■ Excerpt:
......
My So-Called Ordinary Life

"Normal life is the domain of God's Presence. Everything is 'Coram Deo,' a Latin phrase meaning 'in the presence of God.' All of life is lived before the face of the Lord."

"Normal life is the domain of God's Presence. Everything is 'Coram Deo,' a Latin phrase meaning 'in the presence of God.' All of life is lived before the face of the Lord."

Normal life is the domain of God’s Presence, a long journey into the Great Tradition.


After the grand liturgical sweep that begins with Advent and culminates with the dramatic arrival of the Spirit on Pentecost Sunday, we enter what is known in the church calendar as Ordinary Time.”

This–even in its nomenclature–will almost certainly feel like a letdown to us, unschooled by the Spirit as we are.

I tell people often that I am a “Great Tradition Charismatic.” The Great Tradition part has come lately for me–the last twenty-five or so years. The Charismatic part came first. It is my root.

A root I am deeply grateful for. The church I was born and raised in was a wild and wonderful non-denominational charismatic congregation at the edge of a small town in Wisconsin, started by a small group of folks who had found Jesus in the tent meetings of the Charismatic Renewal in the 60s and 70s and started meeting in the basement of a local Catholic church for prayer. The move of the Spirit first experienced in those tent meetings continued in that basement and before long, a church was born and blossomed into a vibrant ministry that reached tens of thousands of people across the state and region.

It’s been a quarter-century or so since I worshiped with the church of my upbringing, but the memories are still fresh, vivid. Rarely placid and never staid, the spiritual life of that community was ever and always marked by fervor–by a sense that God was real and the Spirit was at work and therefore anything could happen.

I’ve told people often over the years that, looking back, I think the single biggest gift my charismatic root gave and still gives to me is precisely that–the conviction that God is not an idea and that Christianity in its fundament and firmament is not a rehearsal of nice thoughts about God but real contact with a living God who, as Robert Jenson so memorably put it, can still surprise you. 

We lived, therefore, at the edge of our seats, always expectant for new intrusions of divine grace. Miracles, healings, signs, wonders–we lived for it, for all of it. For earthquake, wind, and fire.

I do not and will never think that was wrong. Twenty-five years later, however, I am quite certain of this: it was not right enough. There is more to the story–and what was left out, whether by ignorance or design–was detrimental to me.

When I was nineteen I entered what I now recognize as a dark night of the soul. My first real awakening to personal faith had happened several years prior. The “explosion” of grace that moment represented carried me till I was nineteen–the fires of fervor burning hot and bright.
......
■ Records supplied:
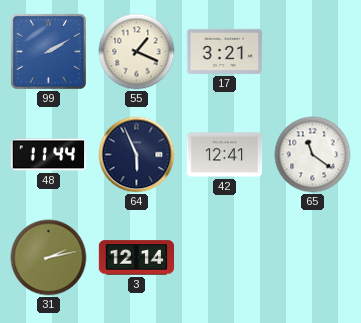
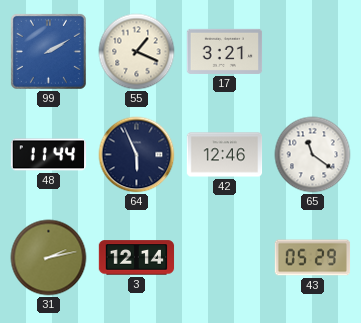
42: 12:41 -> 12:46
43: none -> 05:29
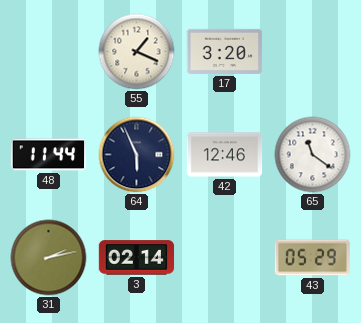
99: 2:10 -> none
17: 3:21 -> 3:20
3: 12:14 -> 02:14
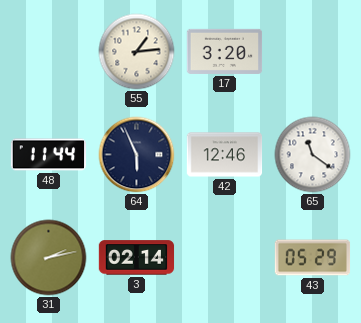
55: 1:19 -> 1:14
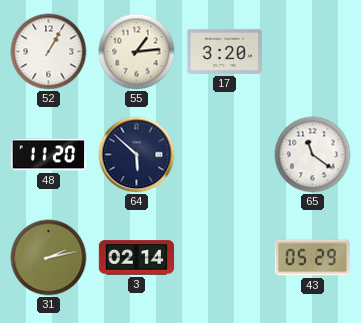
52: none -> 1:05
48: 11:44 -> 11:20
64: 5:56 -> 5:52
42: 12:46 -> none
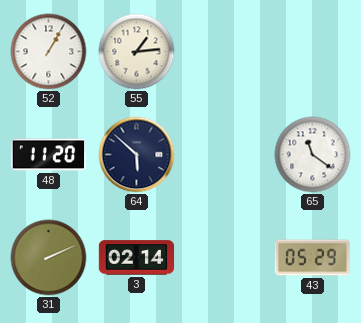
17: 3:20 -> none
31: 2:13 -> 2:11
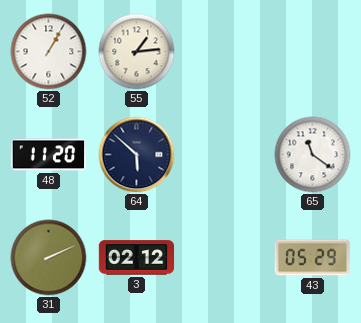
3: 02:14 -> 02:12
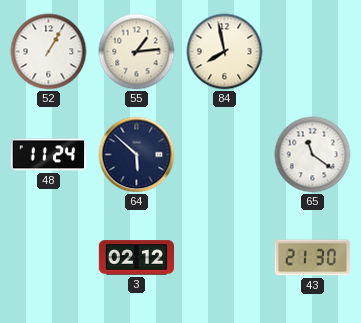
84: none -> 7:58
48: 11:20 -> 11:24
31: 2:11 -> none
43: 05:29 -> 21:30
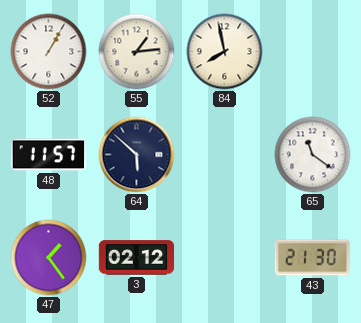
48: 11:24 -> 11:57
47: none -> 1:24
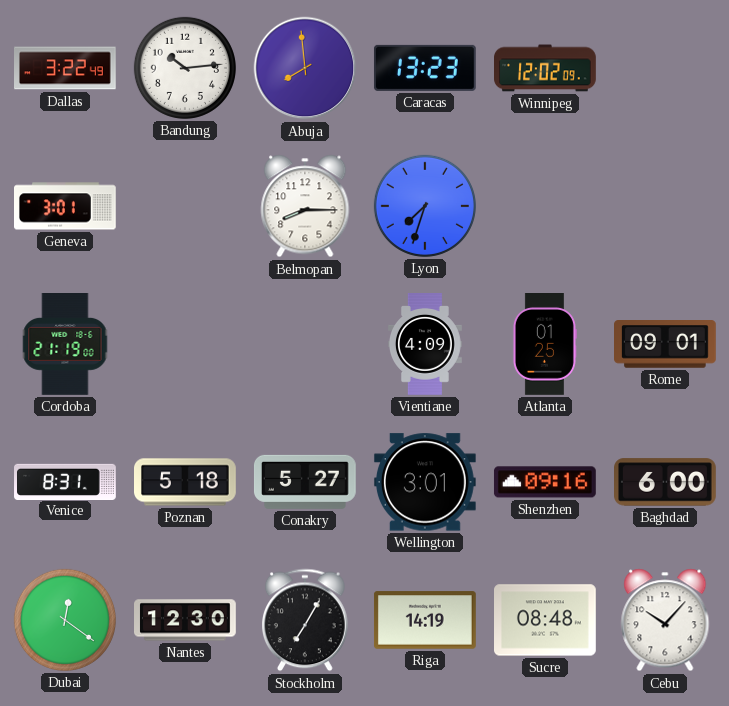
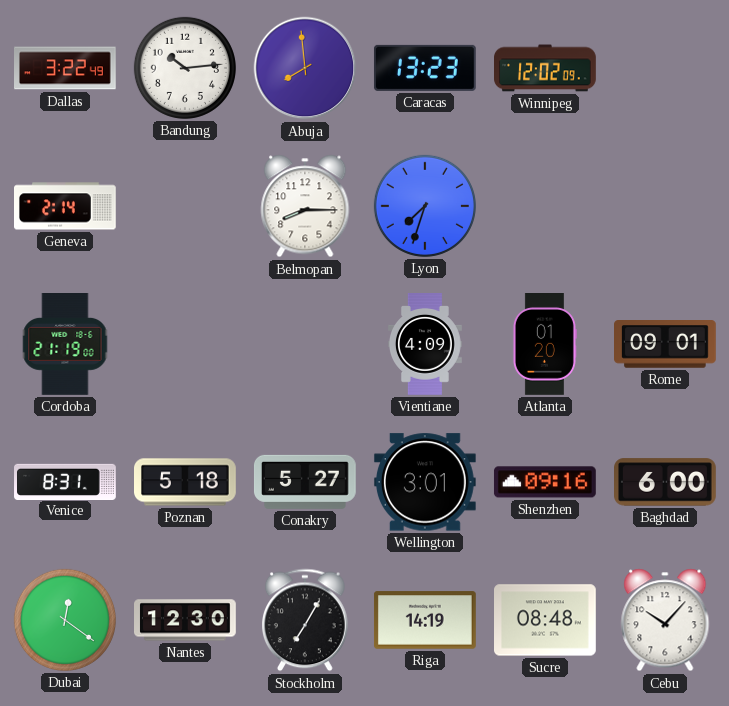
Geneva: 3:01 -> 2:14
Atlanta: 01:25 -> 01:20
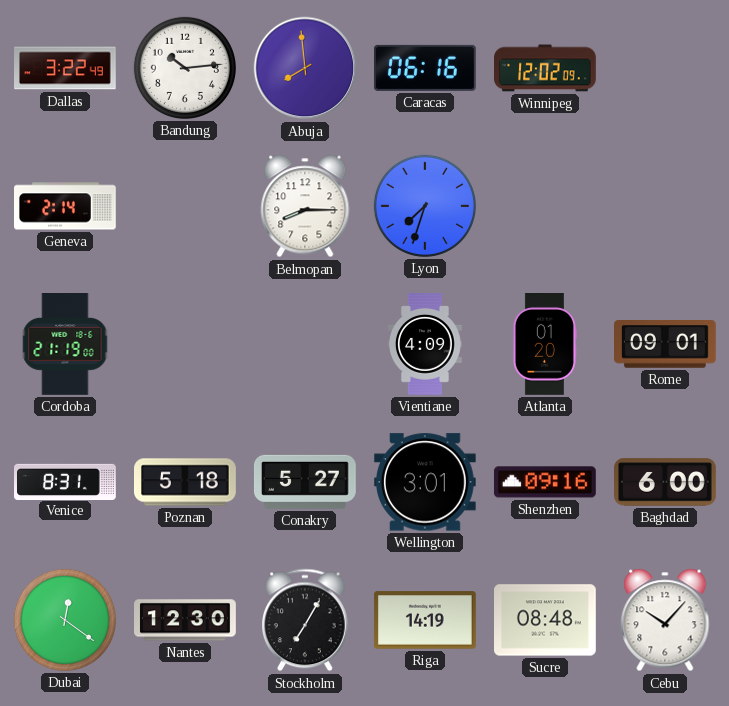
Caracas: 13:23 -> 06:16
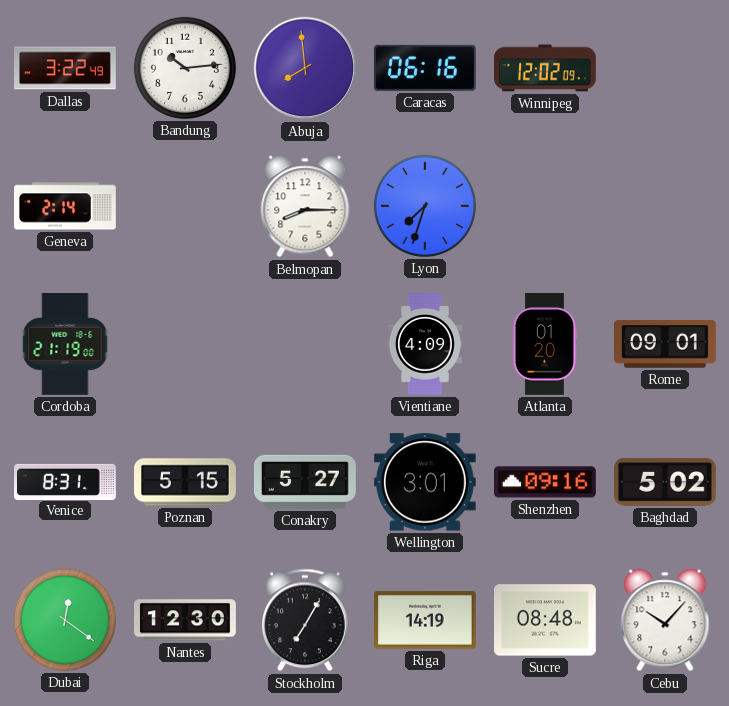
Poznan: 5:18 -> 5:15
Baghdad: 6:00 -> 5:02
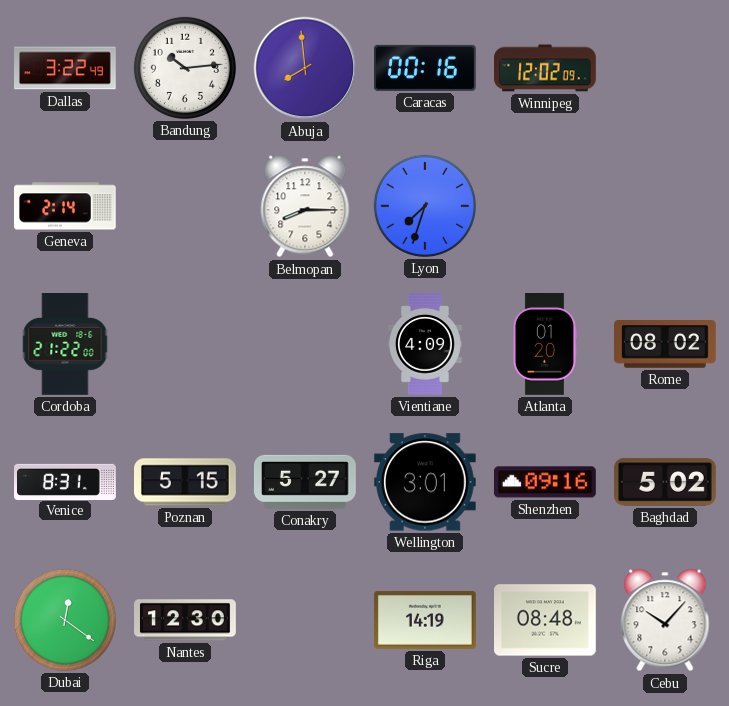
Caracas: 06:16 -> 00:16
Cordoba: 21:19 -> 21:22
Rome: 09:01 -> 08:02
Stockholm: 7:05 -> none
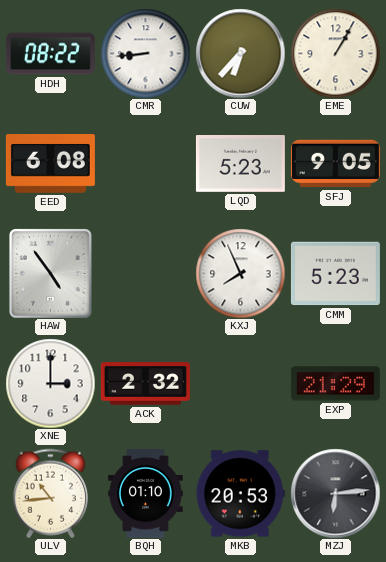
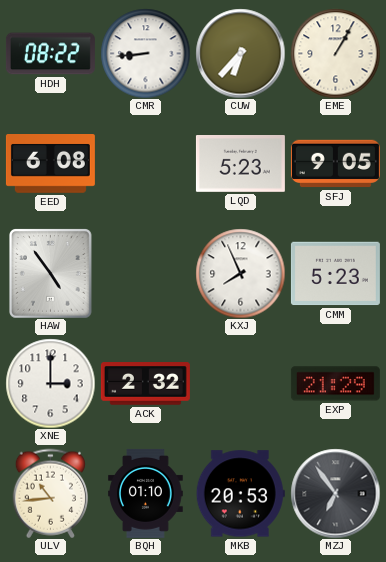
MZJ: 6:14 -> 6:54
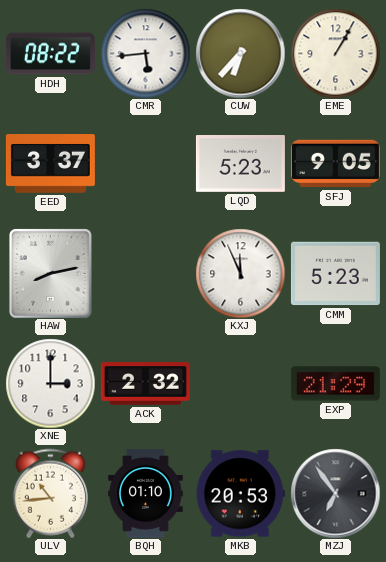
CMR: 8:44 -> 5:44
EED: 6:08 -> 3:37
HAW: 4:54 -> 8:13
KXJ: 7:56 -> 11:56
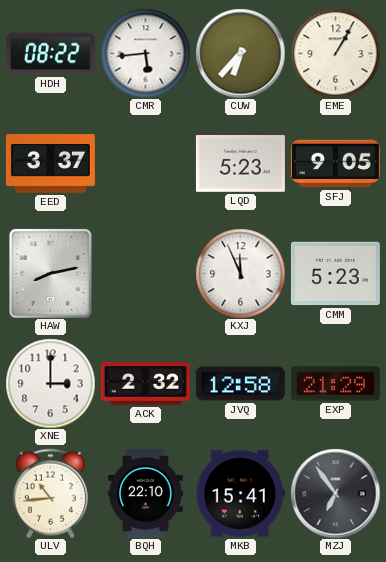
JVQ: none -> 12:58
BQH: 01:10 -> 22:10
MKB: 20:53 -> 15:41
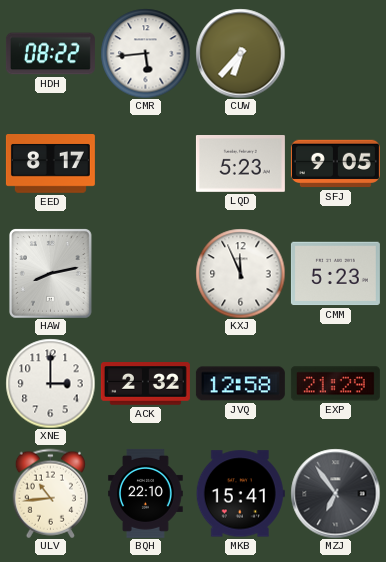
EME: 1:05 -> none
EED: 3:37 -> 8:17
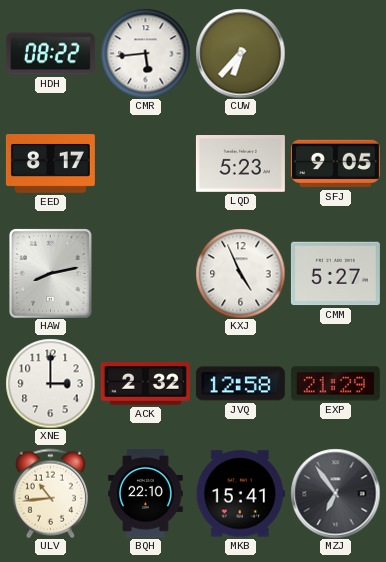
KXJ: 11:56 -> 4:56
CMM: 5:23 -> 5:27
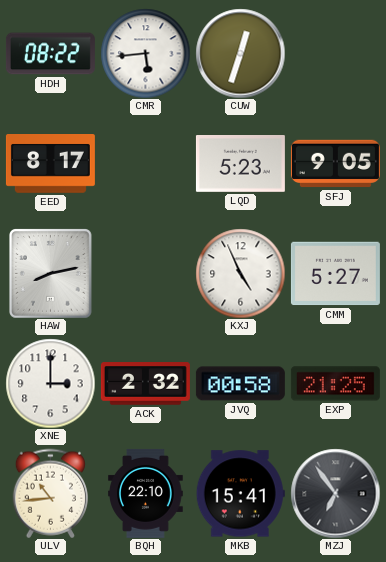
CUW: 6:37 -> 12:33
JVQ: 12:58 -> 00:58
EXP: 21:29 -> 21:25
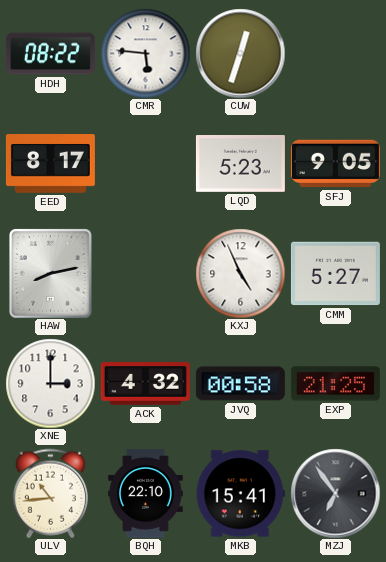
CMR: 5:44 -> 5:46
ACK: 2:32 -> 4:32
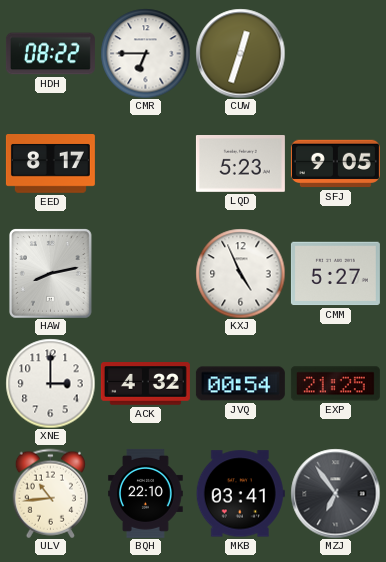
CMR: 5:46 -> 6:45
JVQ: 00:58 -> 00:54
MKB: 15:41 -> 03:41
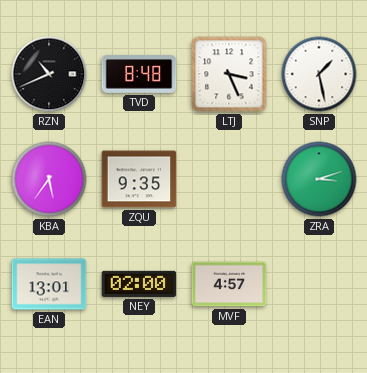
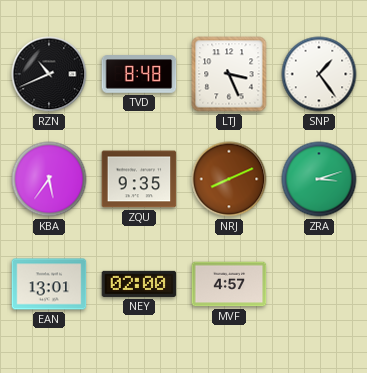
SNP: 1:28 -> 1:24
NRJ: none -> 8:11
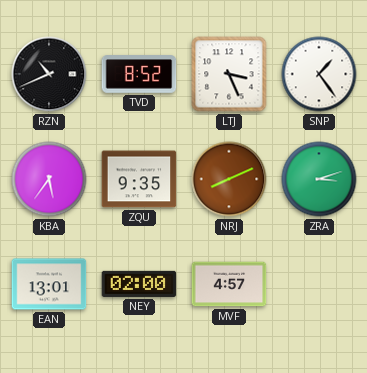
TVD: 8:48 -> 8:52
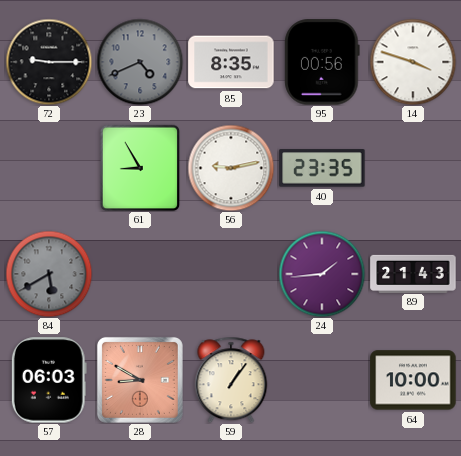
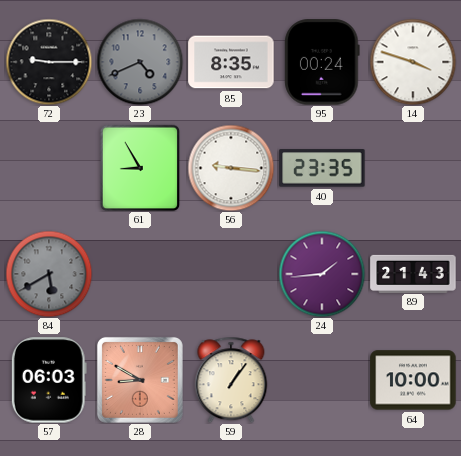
95: 00:56 -> 00:24
56: 9:13 -> 9:16
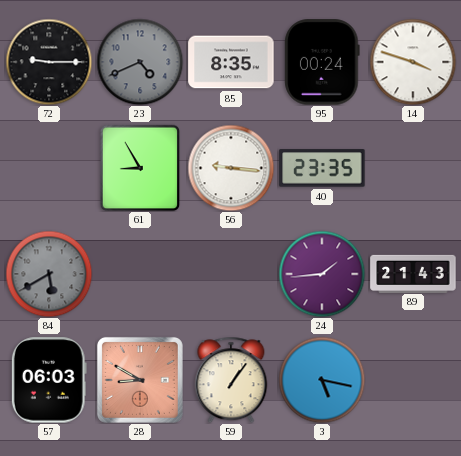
3: none -> 5:17
64: 10:00 -> none
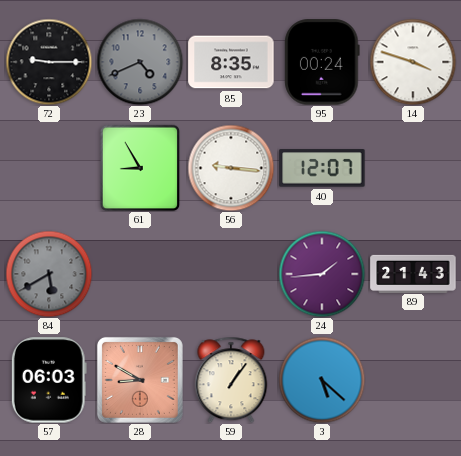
40: 23:35 -> 12:07
3: 5:17 -> 5:22
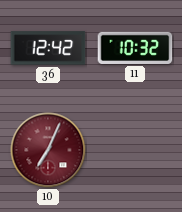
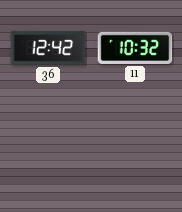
10: 7:04 -> none
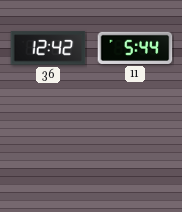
......
■ Request 1: Copy the part of the essay that begins at the words "Normal life is the domain of God’s" and stops after the words "Spirit as we are.".
■ Request 2: From the records, rewrite only the lines beginning at the line that has "99: 2:10 -> none" and stopping after the line that has "ACK: 2:32 -> 4:32", renaming "Caracas" to "Lima" and leaving everything else unchanged. Leave the pictures out.
The records are unrelated to the essay.

■ Exercise solution 1:
Normal life is the domain of God’s Presence, a long journey into the Great Tradition.


After the grand liturgical sweep that begins with Advent and culminates with the dramatic arrival of the Spirit on Pentecost Sunday, we enter what is known in the church calendar as Ordinary Time.”

This–even in its nomenclature–will almost certainly feel like a letdown to us, unschooled by the Spirit as we are.

■ Exercise solution 2:
99: 2:10 -> none
17: 3:21 -> 3:20
3: 12:14 -> 02:14
55: 1:19 -> 1:14
52: none -> 1:05
48: 11:44 -> 11:20
64: 5:56 -> 5:52
42: 12:46 -> none
17: 3:20 -> none
31: 2:13 -> 2:11
3: 02:14 -> 02:12
84: none -> 7:58
48: 11:20 -> 11:24
31: 2:11 -> none
43: 05:29 -> 21:30
48: 11:24 -> 11:57
47: none -> 1:24
Geneva: 3:01 -> 2:14
Atlanta: 01:25 -> 01:20
Lima: 13:23 -> 06:16
Poznan: 5:18 -> 5:15
Baghdad: 6:00 -> 5:02
Lima: 06:16 -> 00:16
Cordoba: 21:19 -> 21:22
Rome: 09:01 -> 08:02
Stockholm: 7:05 -> none
MZJ: 6:14 -> 6:54
CMR: 8:44 -> 5:44
EED: 6:08 -> 3:37
HAW: 4:54 -> 8:13
KXJ: 7:56 -> 11:56
JVQ: none -> 12:58
BQH: 01:10 -> 22:10
MKB: 20:53 -> 15:41
EME: 1:05 -> none
EED: 3:37 -> 8:17
KXJ: 11:56 -> 4:56
CMM: 5:23 -> 5:27
CUW: 6:37 -> 12:33
JVQ: 12:58 -> 00:58
EXP: 21:29 -> 21:25
CMR: 5:44 -> 5:46
ACK: 2:32 -> 4:32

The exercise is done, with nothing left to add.